Background Gathering information for a study is a high priority to ensure both the quality of the information gathered and the accuracy of the study's conclusions. This was evident during a collaborative pediatric dental health project initiated by Ugandan dental students in third-year dentistry at Makerere University, Kampala, Uganda, and by first- and second-year Canadian medical students from the University of British Columbia in Vancouver, British Columbia.

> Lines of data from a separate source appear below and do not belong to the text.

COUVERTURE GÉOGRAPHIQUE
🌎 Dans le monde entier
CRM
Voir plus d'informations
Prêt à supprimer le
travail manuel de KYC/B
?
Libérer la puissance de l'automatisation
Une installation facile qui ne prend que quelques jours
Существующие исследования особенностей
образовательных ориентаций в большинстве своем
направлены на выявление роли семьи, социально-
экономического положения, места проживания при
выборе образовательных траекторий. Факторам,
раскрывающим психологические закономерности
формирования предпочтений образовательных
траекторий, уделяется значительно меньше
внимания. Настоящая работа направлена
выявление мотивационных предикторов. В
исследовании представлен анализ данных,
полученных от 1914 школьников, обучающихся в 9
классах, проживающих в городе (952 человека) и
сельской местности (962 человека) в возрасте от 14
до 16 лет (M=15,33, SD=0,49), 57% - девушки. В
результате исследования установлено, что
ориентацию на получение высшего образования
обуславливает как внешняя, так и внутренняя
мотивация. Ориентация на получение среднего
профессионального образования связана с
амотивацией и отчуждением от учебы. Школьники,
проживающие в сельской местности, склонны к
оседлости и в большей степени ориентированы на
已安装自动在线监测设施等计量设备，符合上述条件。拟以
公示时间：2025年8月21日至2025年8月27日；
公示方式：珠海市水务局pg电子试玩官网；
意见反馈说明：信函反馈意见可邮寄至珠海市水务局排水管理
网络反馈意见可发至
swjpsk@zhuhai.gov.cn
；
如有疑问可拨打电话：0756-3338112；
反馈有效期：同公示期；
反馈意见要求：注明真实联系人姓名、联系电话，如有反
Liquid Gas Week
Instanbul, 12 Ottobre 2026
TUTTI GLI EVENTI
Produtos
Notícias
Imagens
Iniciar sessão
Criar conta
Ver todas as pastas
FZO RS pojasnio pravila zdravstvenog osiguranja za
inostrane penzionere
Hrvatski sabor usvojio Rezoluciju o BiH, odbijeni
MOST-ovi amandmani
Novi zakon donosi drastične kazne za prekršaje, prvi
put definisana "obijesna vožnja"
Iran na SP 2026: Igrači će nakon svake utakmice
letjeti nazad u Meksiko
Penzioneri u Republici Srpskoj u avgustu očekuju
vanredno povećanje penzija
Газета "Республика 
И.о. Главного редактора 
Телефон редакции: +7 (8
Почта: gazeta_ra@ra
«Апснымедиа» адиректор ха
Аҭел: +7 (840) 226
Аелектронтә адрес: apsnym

Purpose To review the strengths and weakness of gathering data by using an interview and survey method with children as historians and common issues influencing accurate data collection during an international collaborative university project.

Methods 480 surveys were conducted of Ugandan children's' dental practices and their overall oral health in four different rural communities. Data were collected over a month time period using 12 different student data information collectors. Recurrent common problems with data collection using the survey form were identified by observational methods.

Results Information-gathering difficulties occurred in the identifying demographic data, recording survey tracking numbers, filling in negative responses, missing questions, conflicting answers about the same topic, and physical examiantion observations.

Conclusions Areas identified as difficulties in the survey data collection appeared across all four Ugandan community sites and for all student data collectors. A prestudy education workshop for project students providing familiarization with expected data input and stressing the importance of accurate data collection may increase the accuracy of the final results of the study.